• Impact of the Federal Budget Sequester on Immigration Processing
  • March 5, 2013
  • Law Firm: Fragomen Del Rey Bernsen Loewy LLP - New York Office
  • As has been widely reported in the media, across-the-board funding cuts are set to take effect today at U.S. government agencies unless Congress can reach a compromise on the federal budget. The Departments of Homeland Security, State and Labor are all subject to cuts, but have not yet specified how their immigration processing operations would be affected. If funding reductions take place, employers and foreign nationals could see delays in adjudications, border inspections and visa issuance.

    U.S. Citizenship and Immigration Services is primarily funded by filing fees and may see the fewest effects if sequester takes place, though it is subject to budget cuts to some degree. Customs and Border Protection is expected to be among the hardest hit among DHS operations. Immigration and Customs Enforcement this week released some low-risk foreign nationals from detention facilities, citing looming budget cuts.

    At the State Department, officials have already warned that consular services like visa processing might be delayed. Labor Department functions - including PERM, labor condition application (LCA) and prevailing wage operations - are not funded by fees and could also face delays due to cuts.

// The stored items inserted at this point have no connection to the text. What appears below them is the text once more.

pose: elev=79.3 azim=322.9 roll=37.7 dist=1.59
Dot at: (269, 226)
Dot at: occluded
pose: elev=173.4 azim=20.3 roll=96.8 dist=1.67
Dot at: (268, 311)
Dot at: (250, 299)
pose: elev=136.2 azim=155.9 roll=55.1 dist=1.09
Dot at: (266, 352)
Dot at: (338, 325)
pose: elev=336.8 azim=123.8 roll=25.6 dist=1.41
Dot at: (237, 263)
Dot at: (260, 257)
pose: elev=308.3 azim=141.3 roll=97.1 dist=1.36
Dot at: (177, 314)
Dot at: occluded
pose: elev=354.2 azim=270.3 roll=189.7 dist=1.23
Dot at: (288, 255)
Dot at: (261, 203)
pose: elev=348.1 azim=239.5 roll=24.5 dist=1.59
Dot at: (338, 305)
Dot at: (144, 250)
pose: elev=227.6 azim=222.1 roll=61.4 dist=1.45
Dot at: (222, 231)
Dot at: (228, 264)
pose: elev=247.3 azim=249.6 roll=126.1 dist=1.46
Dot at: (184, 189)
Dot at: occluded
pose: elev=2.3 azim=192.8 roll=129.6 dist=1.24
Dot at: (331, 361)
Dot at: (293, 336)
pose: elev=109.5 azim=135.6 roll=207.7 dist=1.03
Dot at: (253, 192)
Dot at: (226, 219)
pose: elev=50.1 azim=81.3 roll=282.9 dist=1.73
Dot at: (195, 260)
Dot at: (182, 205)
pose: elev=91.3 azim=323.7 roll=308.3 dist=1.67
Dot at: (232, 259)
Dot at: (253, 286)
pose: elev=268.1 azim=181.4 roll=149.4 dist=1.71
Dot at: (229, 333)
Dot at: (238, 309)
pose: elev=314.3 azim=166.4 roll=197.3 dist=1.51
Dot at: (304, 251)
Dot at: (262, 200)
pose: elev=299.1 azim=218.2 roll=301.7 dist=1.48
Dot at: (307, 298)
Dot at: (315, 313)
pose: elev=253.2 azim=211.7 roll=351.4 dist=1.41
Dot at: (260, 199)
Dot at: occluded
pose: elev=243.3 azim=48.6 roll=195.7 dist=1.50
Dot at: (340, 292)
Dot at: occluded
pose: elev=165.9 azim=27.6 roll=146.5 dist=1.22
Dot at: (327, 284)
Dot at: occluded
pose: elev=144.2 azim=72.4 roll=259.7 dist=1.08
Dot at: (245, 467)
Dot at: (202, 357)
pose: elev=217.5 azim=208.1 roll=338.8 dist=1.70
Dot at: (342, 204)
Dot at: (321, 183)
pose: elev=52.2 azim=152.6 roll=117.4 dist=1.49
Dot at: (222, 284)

    Even if sequester is avoided, there remains the threat of a government shutdown later in March when a stopgap government funding measure expires.

    What This Means for Employers

    The budget sequester comes as employers are preparing for the FY 2014 H-1B cap filing season, which begins April 1. Though by no means certain, cap-related processing could see the most immediate impact if cuts take place -- in particular, the processing of LCAs at DOL. The LCA is an essential component of every H-1B case and must be obtained before a petition is filed with USCIS.